Hello, with some datasets when i run k-means i get different labels assigned and different numbers of clusters. I cant understand why this is happening.
the algorithm which i use in order to identify the best number of clusters is the following:
from sklearn.cluster import KMeans
from sklearn.preprocessing import MinMaxScaler
from sklearn.metrics import davies_bouldin_score
from sklearn.metrics import silhouette_score
import numpy as np
def kmeans(data,clusters=15):
"""seperates the data into n_clusters number of clusters, computes the
db index for each number of clusters from 2 to clusters and finally
returns the clustered data with the best db score
input:
data (dataframe)
clusters (integer)
output:
Labels and cluster centers according to the best DB index and Silhouette score"""
#initializing max_id and max_score for each metric
I used kmeans to study image compression and for same input it resulted several 'compressed' images, some of them having a size larger than the initial image. Yes, the results depends on the randomized initialization and on the input data. I found great suggestions here: https://stackoverflow.com/questions/25921762/changes-of-clustering-results-after-each-time-run-in-python-scikit-learn
"The algorithm is only a heuristic. It may yield suboptimal results. Running it multiple times gives you a better chance of finding a good result."

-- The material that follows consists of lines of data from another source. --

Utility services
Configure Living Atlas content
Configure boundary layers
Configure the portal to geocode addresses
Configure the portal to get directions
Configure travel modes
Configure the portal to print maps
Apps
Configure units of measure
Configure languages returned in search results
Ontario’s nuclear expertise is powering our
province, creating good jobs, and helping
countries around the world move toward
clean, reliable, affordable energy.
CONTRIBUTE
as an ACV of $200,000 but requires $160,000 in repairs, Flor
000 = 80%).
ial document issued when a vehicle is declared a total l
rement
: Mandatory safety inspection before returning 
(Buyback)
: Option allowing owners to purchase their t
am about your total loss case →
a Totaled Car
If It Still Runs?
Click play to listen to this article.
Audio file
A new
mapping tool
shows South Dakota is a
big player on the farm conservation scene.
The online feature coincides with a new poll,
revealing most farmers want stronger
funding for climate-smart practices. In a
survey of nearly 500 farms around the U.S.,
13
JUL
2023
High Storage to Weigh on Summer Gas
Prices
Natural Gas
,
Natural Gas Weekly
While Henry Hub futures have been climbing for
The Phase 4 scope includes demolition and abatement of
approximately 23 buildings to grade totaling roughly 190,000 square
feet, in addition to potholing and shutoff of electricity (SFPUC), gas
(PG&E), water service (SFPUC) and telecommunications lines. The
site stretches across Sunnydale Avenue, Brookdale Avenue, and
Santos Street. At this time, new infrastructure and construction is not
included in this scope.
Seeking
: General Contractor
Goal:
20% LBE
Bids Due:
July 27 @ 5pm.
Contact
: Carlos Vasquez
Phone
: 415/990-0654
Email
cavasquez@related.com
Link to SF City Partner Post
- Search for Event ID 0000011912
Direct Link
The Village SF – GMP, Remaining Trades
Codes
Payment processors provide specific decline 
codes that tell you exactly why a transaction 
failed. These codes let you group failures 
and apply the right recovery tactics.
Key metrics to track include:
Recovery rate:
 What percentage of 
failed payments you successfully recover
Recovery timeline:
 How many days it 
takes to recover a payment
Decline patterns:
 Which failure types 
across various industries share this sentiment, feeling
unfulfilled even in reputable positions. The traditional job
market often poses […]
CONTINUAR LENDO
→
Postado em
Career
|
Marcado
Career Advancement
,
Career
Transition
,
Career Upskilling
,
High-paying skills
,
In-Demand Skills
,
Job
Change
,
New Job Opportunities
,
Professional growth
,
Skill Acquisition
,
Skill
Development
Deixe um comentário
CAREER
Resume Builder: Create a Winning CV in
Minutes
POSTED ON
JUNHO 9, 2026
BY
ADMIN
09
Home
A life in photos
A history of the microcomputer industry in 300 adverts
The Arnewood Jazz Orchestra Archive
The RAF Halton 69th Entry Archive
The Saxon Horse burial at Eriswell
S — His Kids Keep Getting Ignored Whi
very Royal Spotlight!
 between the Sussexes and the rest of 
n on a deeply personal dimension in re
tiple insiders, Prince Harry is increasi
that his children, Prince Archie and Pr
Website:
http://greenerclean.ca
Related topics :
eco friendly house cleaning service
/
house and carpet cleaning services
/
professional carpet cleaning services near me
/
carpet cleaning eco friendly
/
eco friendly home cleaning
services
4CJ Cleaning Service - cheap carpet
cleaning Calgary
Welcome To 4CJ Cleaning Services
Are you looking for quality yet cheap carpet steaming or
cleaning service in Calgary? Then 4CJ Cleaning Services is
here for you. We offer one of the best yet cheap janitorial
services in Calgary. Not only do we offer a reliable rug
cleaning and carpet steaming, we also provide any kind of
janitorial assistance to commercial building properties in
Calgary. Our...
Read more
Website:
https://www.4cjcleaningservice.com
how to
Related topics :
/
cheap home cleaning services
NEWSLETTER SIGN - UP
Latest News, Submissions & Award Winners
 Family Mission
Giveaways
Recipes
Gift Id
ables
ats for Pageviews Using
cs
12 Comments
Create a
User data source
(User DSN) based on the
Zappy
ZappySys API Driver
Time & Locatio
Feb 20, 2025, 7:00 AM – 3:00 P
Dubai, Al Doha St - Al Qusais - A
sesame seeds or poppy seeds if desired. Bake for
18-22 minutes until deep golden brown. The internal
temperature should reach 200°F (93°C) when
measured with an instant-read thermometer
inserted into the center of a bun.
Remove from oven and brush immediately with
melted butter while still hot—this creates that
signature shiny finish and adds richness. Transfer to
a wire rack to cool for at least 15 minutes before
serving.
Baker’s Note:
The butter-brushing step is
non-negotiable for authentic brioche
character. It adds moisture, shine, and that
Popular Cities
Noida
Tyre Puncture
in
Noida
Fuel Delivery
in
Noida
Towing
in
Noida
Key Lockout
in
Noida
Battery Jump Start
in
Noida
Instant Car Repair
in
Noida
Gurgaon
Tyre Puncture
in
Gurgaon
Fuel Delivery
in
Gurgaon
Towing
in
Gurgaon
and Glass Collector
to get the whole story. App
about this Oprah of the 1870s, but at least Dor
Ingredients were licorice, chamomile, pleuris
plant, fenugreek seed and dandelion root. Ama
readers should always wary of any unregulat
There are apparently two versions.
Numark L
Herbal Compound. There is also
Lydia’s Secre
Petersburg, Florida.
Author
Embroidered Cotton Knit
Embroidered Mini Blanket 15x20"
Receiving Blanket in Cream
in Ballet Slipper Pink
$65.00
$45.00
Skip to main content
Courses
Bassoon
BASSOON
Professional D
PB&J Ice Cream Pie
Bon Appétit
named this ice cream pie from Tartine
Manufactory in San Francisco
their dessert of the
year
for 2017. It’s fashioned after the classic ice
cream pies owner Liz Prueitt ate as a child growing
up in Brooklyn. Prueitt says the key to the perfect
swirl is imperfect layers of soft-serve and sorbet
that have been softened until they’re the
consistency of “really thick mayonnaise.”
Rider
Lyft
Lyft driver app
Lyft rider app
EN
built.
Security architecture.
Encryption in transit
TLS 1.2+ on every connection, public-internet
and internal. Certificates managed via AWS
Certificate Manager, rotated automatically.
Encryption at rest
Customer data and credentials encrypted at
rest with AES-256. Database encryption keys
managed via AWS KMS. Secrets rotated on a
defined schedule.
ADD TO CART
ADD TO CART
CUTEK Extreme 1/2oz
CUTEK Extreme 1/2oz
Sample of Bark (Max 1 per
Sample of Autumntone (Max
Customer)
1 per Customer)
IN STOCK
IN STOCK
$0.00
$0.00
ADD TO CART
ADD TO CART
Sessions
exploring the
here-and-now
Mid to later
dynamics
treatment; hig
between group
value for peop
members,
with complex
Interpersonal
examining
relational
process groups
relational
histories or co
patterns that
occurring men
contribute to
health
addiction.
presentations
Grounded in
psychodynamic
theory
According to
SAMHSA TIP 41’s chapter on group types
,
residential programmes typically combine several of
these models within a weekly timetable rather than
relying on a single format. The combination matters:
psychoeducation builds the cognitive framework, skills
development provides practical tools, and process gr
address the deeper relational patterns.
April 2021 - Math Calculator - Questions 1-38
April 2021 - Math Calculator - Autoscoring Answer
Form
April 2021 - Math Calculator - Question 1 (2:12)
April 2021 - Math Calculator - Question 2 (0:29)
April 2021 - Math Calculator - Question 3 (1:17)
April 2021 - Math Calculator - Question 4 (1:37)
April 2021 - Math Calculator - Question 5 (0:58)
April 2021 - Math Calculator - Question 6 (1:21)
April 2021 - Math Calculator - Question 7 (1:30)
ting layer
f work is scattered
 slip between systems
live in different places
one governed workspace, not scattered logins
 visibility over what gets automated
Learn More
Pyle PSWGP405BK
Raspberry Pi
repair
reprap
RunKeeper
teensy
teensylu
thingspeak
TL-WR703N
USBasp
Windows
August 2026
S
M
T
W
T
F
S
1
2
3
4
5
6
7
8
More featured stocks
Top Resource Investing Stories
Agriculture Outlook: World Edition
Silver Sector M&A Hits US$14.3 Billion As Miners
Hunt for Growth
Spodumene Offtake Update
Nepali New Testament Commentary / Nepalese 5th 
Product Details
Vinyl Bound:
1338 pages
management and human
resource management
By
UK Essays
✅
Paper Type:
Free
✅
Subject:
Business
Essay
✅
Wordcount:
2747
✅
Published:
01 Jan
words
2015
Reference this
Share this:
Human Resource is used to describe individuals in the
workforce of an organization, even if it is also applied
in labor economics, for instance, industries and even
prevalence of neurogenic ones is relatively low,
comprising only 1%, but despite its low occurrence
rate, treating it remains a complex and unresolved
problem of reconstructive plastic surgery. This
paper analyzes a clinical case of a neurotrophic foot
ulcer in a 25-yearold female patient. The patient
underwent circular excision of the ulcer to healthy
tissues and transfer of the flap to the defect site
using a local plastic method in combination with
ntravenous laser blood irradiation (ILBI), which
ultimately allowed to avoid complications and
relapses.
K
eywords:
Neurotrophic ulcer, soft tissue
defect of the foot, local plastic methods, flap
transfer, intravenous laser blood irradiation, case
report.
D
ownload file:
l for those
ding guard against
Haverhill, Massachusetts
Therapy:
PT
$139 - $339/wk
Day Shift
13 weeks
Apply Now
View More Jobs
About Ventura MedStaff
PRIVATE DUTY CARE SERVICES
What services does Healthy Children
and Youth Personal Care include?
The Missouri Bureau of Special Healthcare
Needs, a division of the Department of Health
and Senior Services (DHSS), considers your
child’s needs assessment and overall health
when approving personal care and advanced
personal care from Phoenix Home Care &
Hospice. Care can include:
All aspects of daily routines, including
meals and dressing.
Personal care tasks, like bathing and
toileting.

"Typically when running algorithms with many local minima it's common to take a stochastic approach and run the algorithm many times with different initial states. This will give you multiple results, and the one with the lowest error is usually chosen to be the best result.
When I use K-Means I always run it several times and use the best result."
running K-means Clustering several times is a good first approach.
Taking the "best" result in the end is a fine strategy.
But consider to widen the approach from just comparing "best" results on the summed and squared differences between data and clusters to some quality criterion like:
Sihouette Coefficient, Gap-Statistics, Calinski-Harabasz index, Dunn index, Davies-Bouldin index, and others that have been mentioned above
and then decide to use one of those, and explicitly optimize all meta parameters (like no of patterns, initial K, ...) w.r.t this index.
For image compression i had fruitful results using the Calinski-Harabasz index.